Compose with other skills
_meta/shell-handoff — how to expose the TUI as a shell command via aliases.sh.
_meta/project-context — write a PROJECT.md inside workspace/<name>/ so future agent invocations stay focused on this project.
_meta/log-rotation — the TUI runs fine with no rotation, but mention it to the user since stream.jsonl will grow.
_meta/create-skill — if the TUI needs a new lazar-side capability, propose it as a skill, not a TUI feature.
When NOT to use this skill
- The user just wants to chat — point them at
$LAZAR_HOME/scripts/lazar-chat.sh and stop.
- The user wants the agent to do one thing differently — that's a skill, not a UI change.
- The user wants the agent to have a new tool — that's a kernel patch (see
_meta/propose-kernel-patch), not a TUI.
Anti-patterns
- Generating a TUI without asking the stack.

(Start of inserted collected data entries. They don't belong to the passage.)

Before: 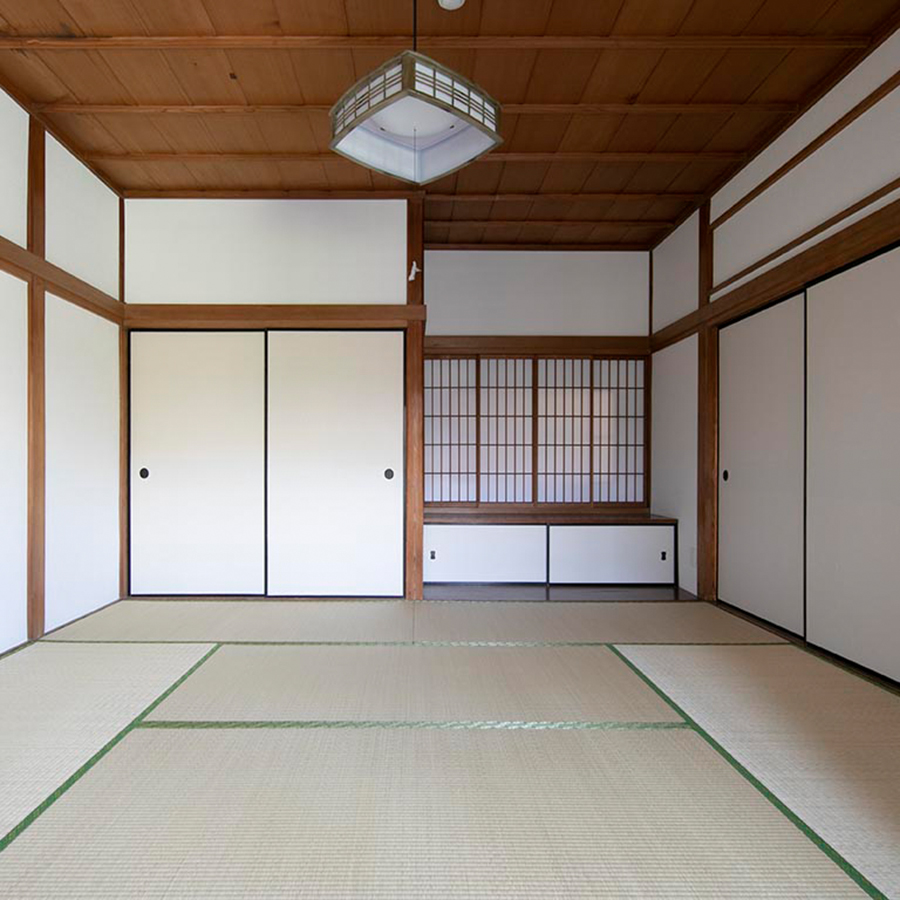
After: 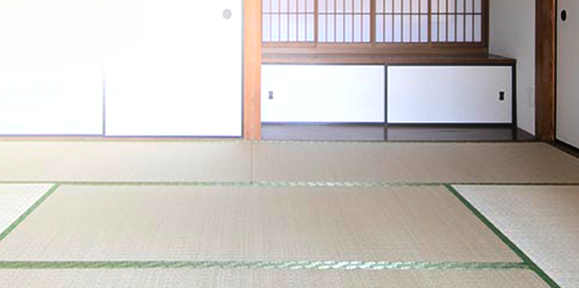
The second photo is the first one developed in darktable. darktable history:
shadows and highlights: shadows -20, white point adjustment -2, highlights -35
tone equalizer: -8 EV -0.75 EV, -7 EV -0.7 EV, -6 EV -0.6 EV, -5 EV -0.4 EV, -3 EV 0.4 EV, -2 EV 0.6 EV, -1 EV 0.7 EV, +0 EV 0.75 EV, edges refinement/feathering 500, mask exposure compensation -1.57 EV, preserve details no
crop: left 18.091%, top 51.13%, right 17.525%, bottom 16.85%
bloom: size 16%, threshold 98%, strength 20%
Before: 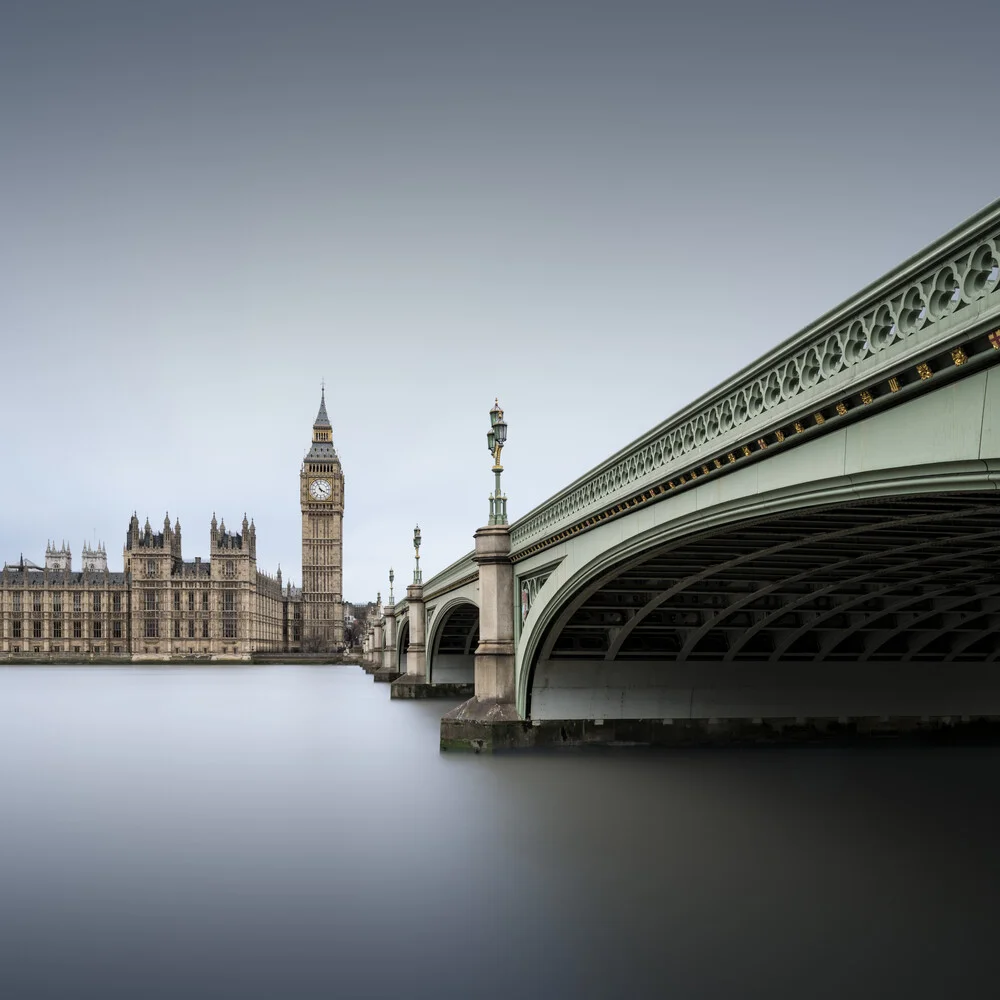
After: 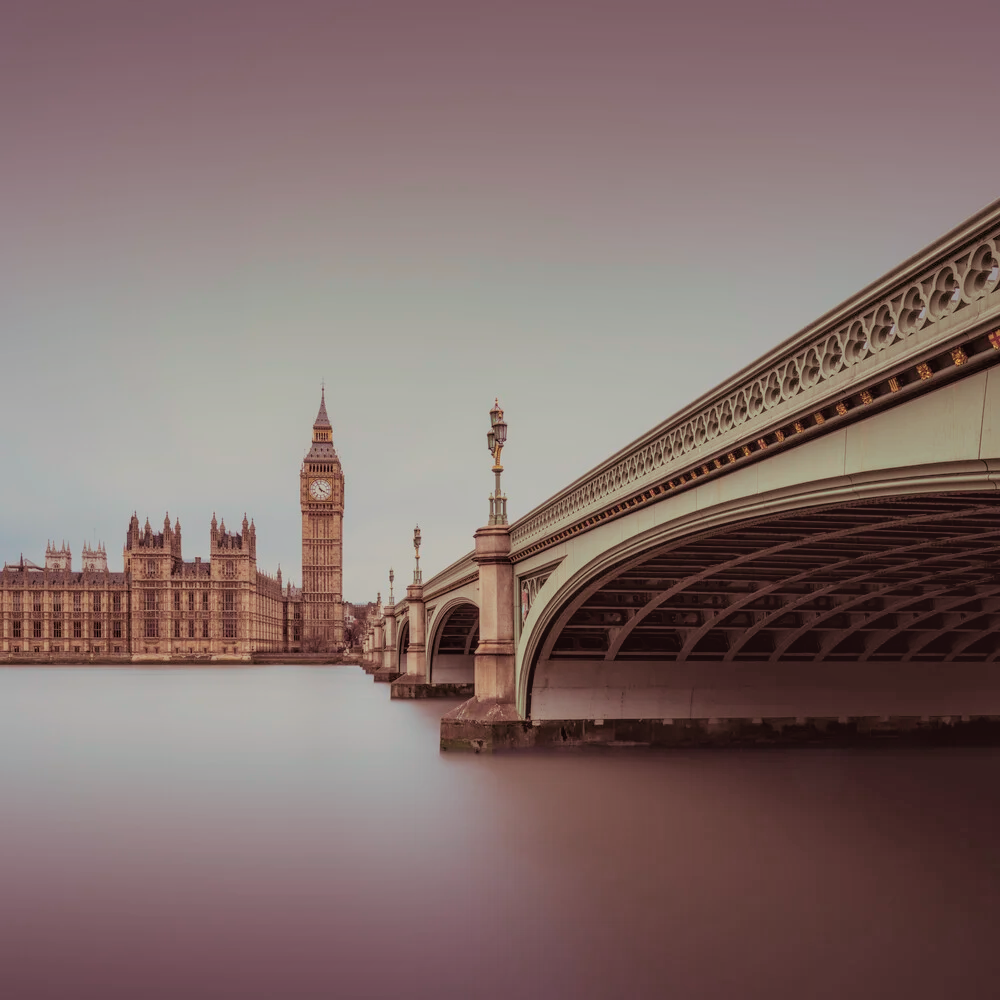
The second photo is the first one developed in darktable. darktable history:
split-toning: on, module defaults
white balance: red 1.045, blue 0.932
contrast brightness saturation: contrast -0.19, saturation 0.19
local contrast: highlights 61%, detail 143%, midtone range 0.428
color balance rgb: contrast -30%
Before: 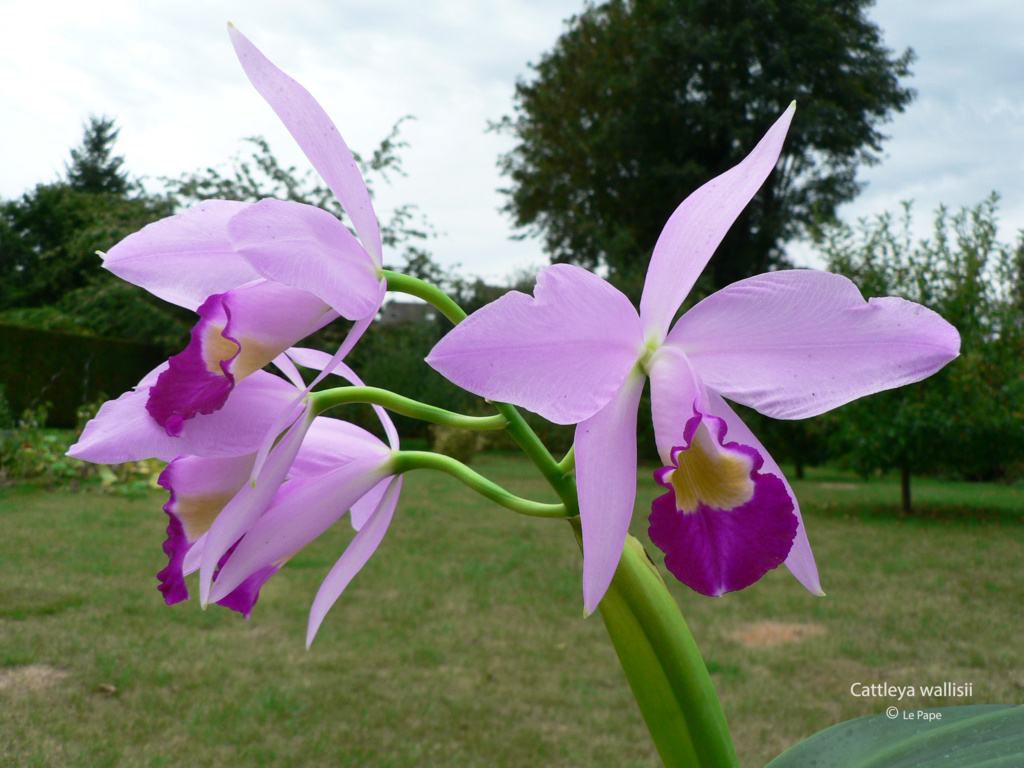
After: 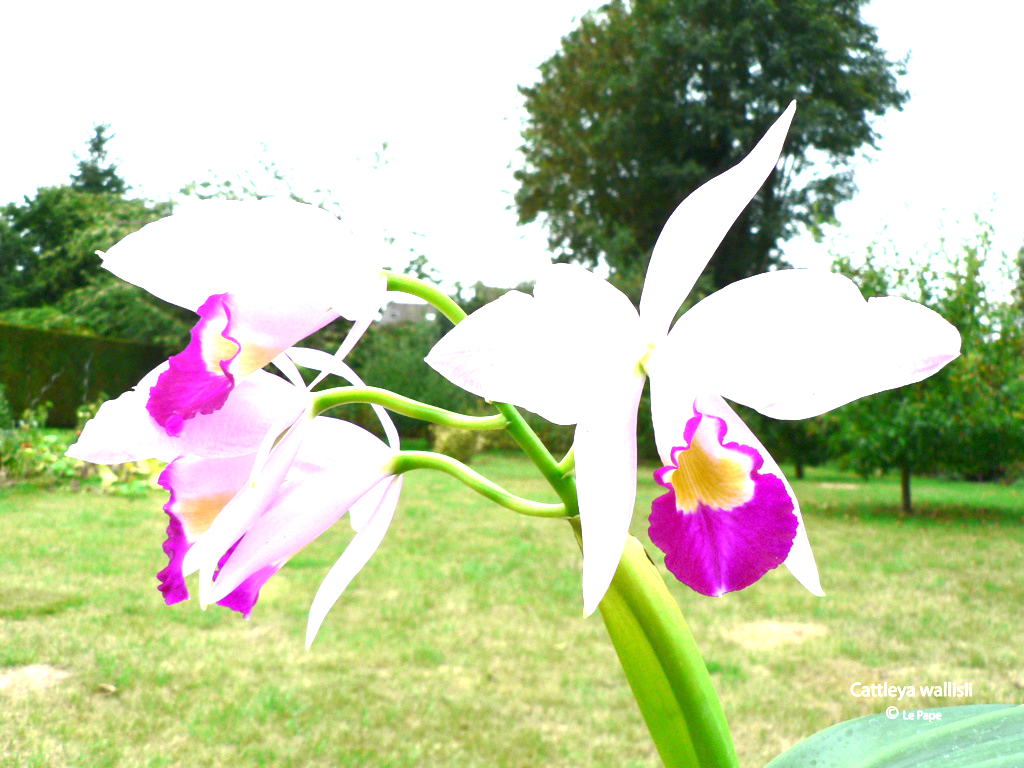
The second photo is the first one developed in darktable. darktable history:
tone equalizer: mask exposure compensation -0.49 EV
exposure: exposure 2.245 EV, compensate highlight preservation false
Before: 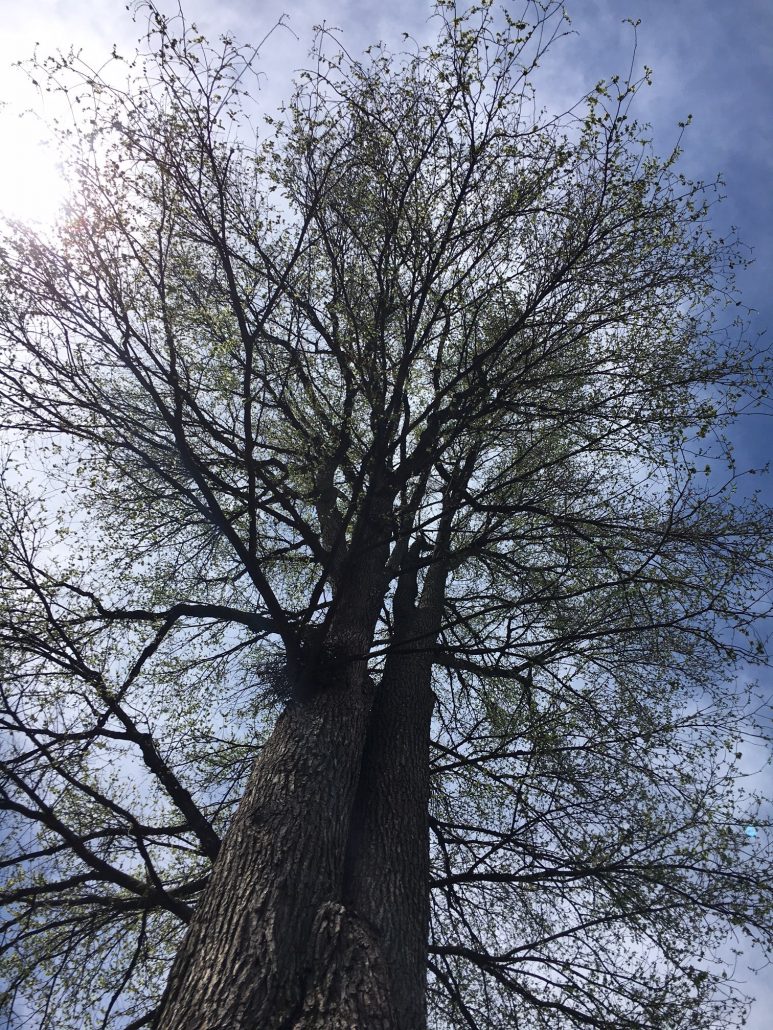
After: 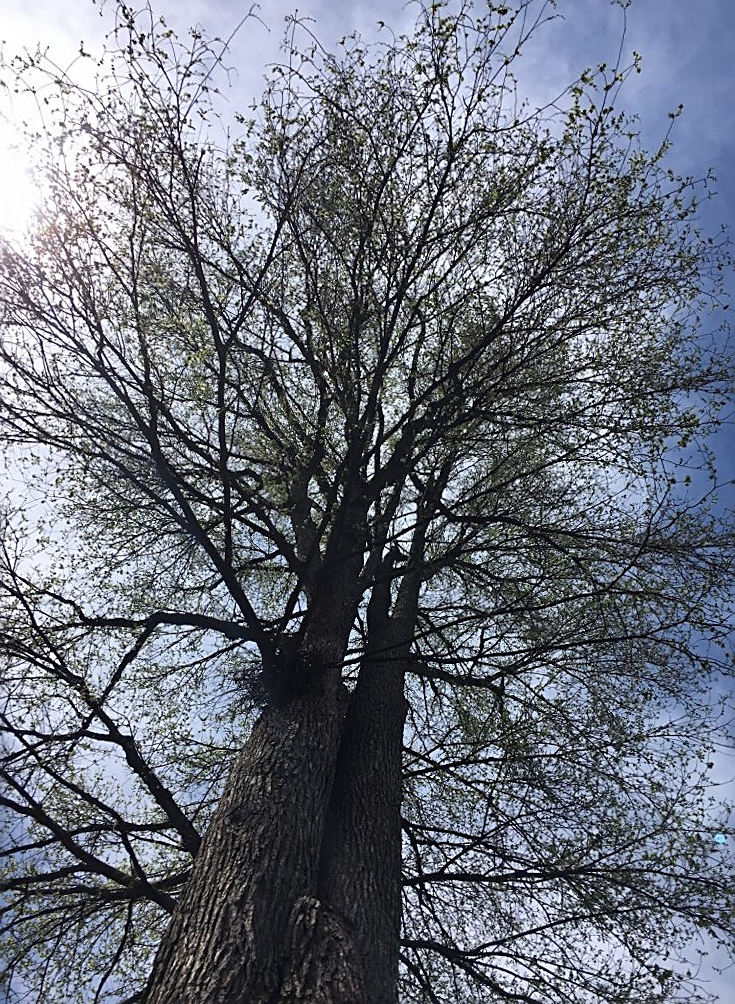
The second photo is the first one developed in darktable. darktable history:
rotate and perspective: rotation 0.074°, lens shift (vertical) 0.096, lens shift (horizontal) -0.041, crop left 0.043, crop right 0.952, crop top 0.024, crop bottom 0.979
sharpen: on, module defaults
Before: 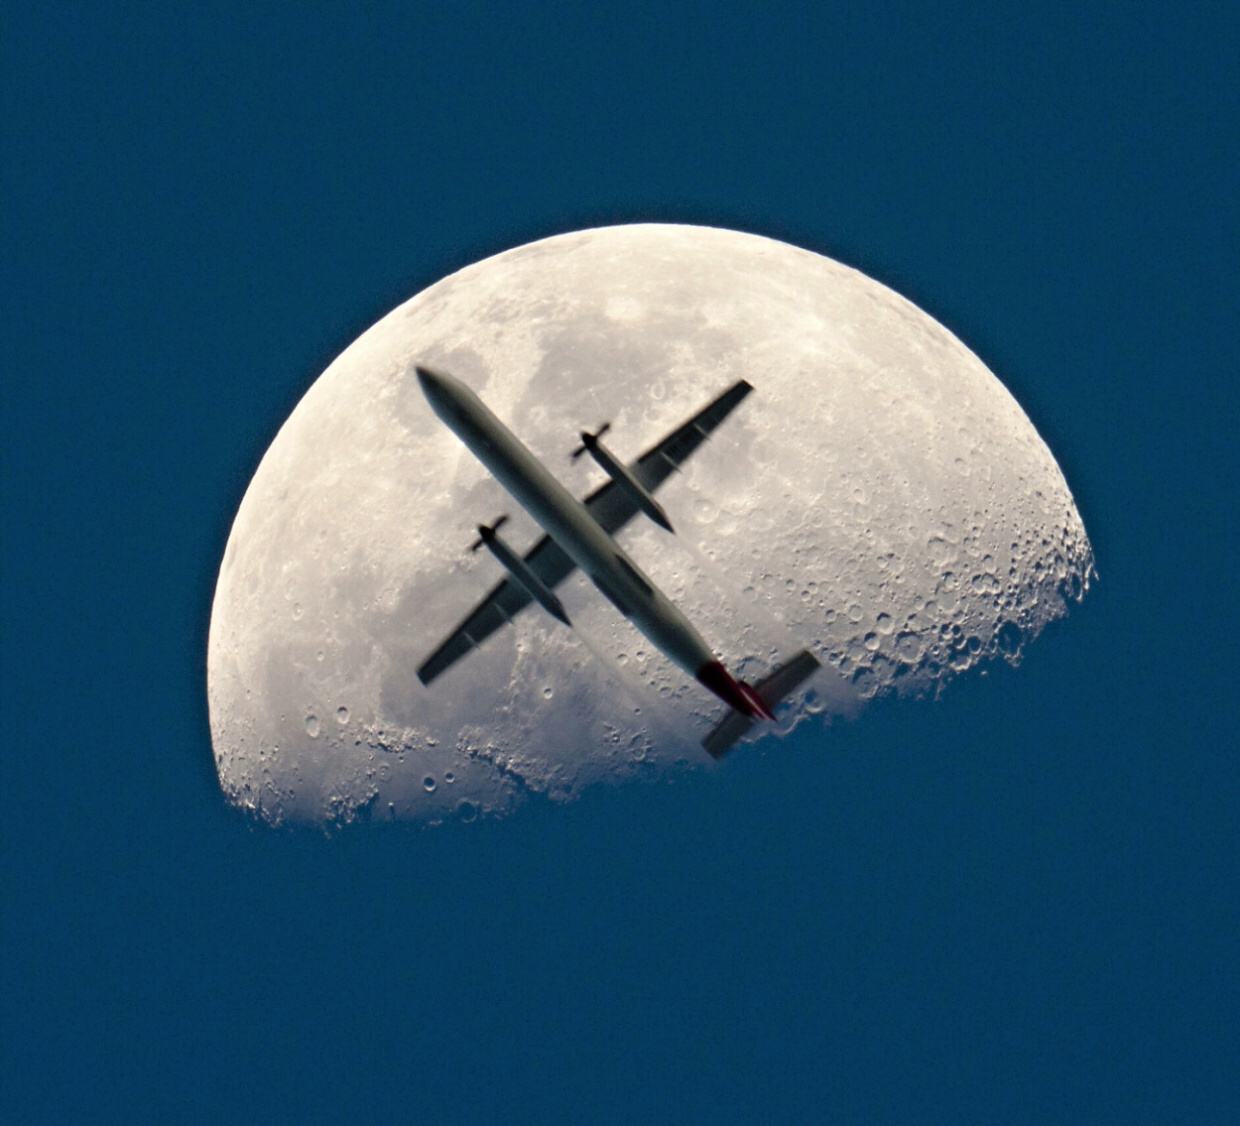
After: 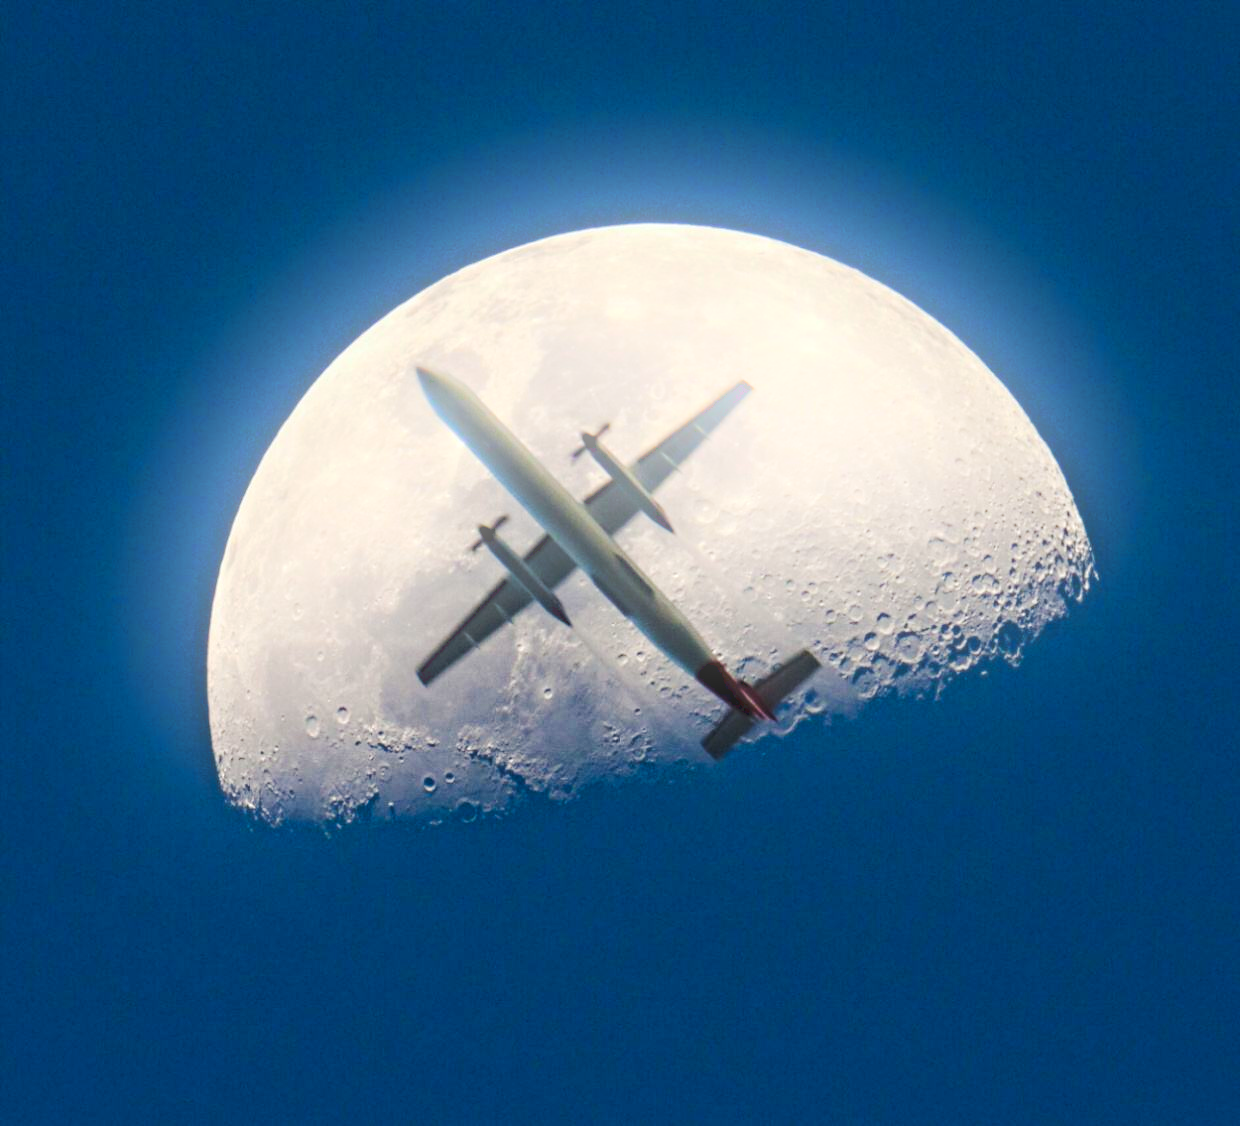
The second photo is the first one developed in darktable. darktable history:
haze removal: compatibility mode true, adaptive false
color balance rgb: perceptual saturation grading › global saturation 10%, global vibrance 10%
local contrast: on, module defaults
bloom: on, module defaults
tone curve: curves: ch0 [(0, 0) (0.003, 0.06) (0.011, 0.071) (0.025, 0.085) (0.044, 0.104) (0.069, 0.123) (0.1, 0.146) (0.136, 0.167) (0.177, 0.205) (0.224, 0.248) (0.277, 0.309) (0.335, 0.384) (0.399, 0.467) (0.468, 0.553) (0.543, 0.633) (0.623, 0.698) (0.709, 0.769) (0.801, 0.841) (0.898, 0.912) (1, 1)], preserve colors none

Always ask.
- Re-implementing what
lazar-chat.sh already does. If the request fits a 30-line shell loop, point at the loop.
- Building a parallel implementation when one already exists at
workspace/lazartui/ (or wherever). Read first; modify in place if you can.
- Mixing event types: don't try to use
--output-format text and parse it heuristically. Always use stream-json for programmatic consumers.